Web page edit records -

◆ ◆ ◆

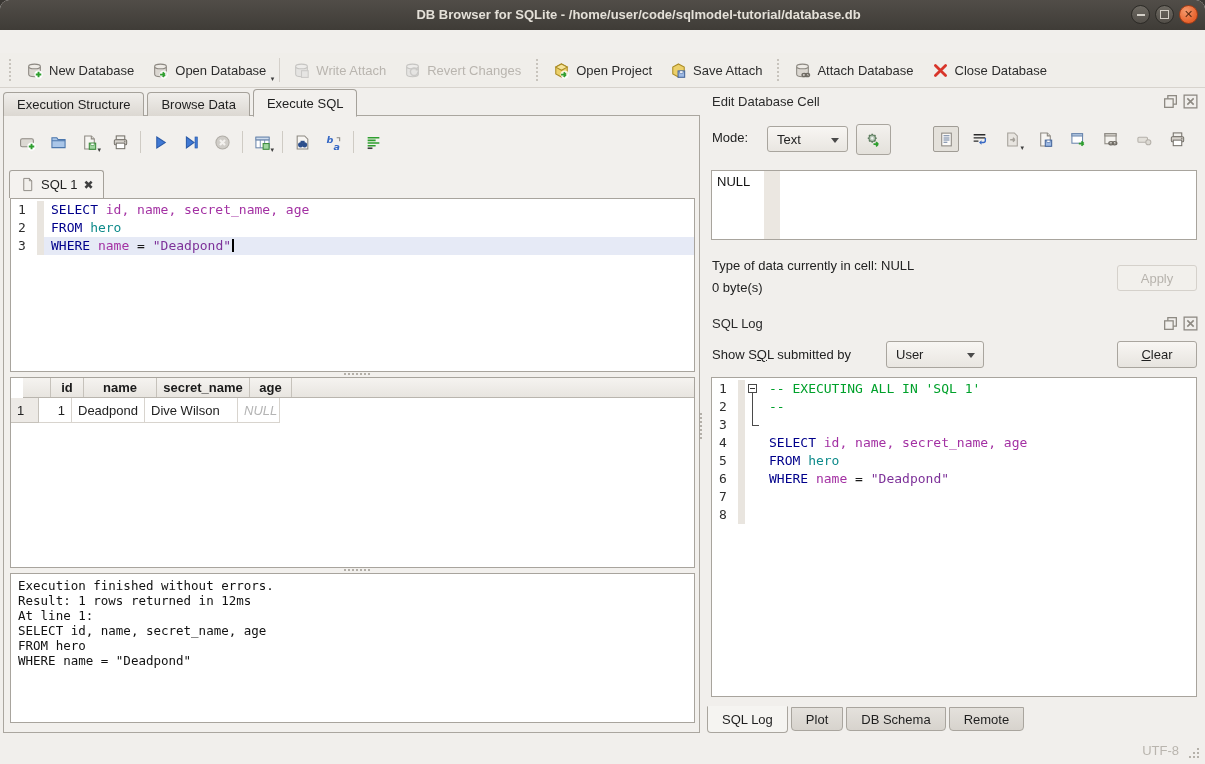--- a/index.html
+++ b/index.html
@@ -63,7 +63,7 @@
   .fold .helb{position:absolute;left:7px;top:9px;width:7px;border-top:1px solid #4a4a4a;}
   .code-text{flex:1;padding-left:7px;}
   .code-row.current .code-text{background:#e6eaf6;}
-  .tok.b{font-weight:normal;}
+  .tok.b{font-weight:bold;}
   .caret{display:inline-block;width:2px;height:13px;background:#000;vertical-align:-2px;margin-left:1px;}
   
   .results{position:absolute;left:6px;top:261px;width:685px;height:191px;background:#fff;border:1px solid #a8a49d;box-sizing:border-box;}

◆ ◆ ◆

INSTRUCTIONS FOR THE TASK -
In the records above, how many lines include the string "weight"? Answer with only the number.

WRITTEN SOLUTION -
2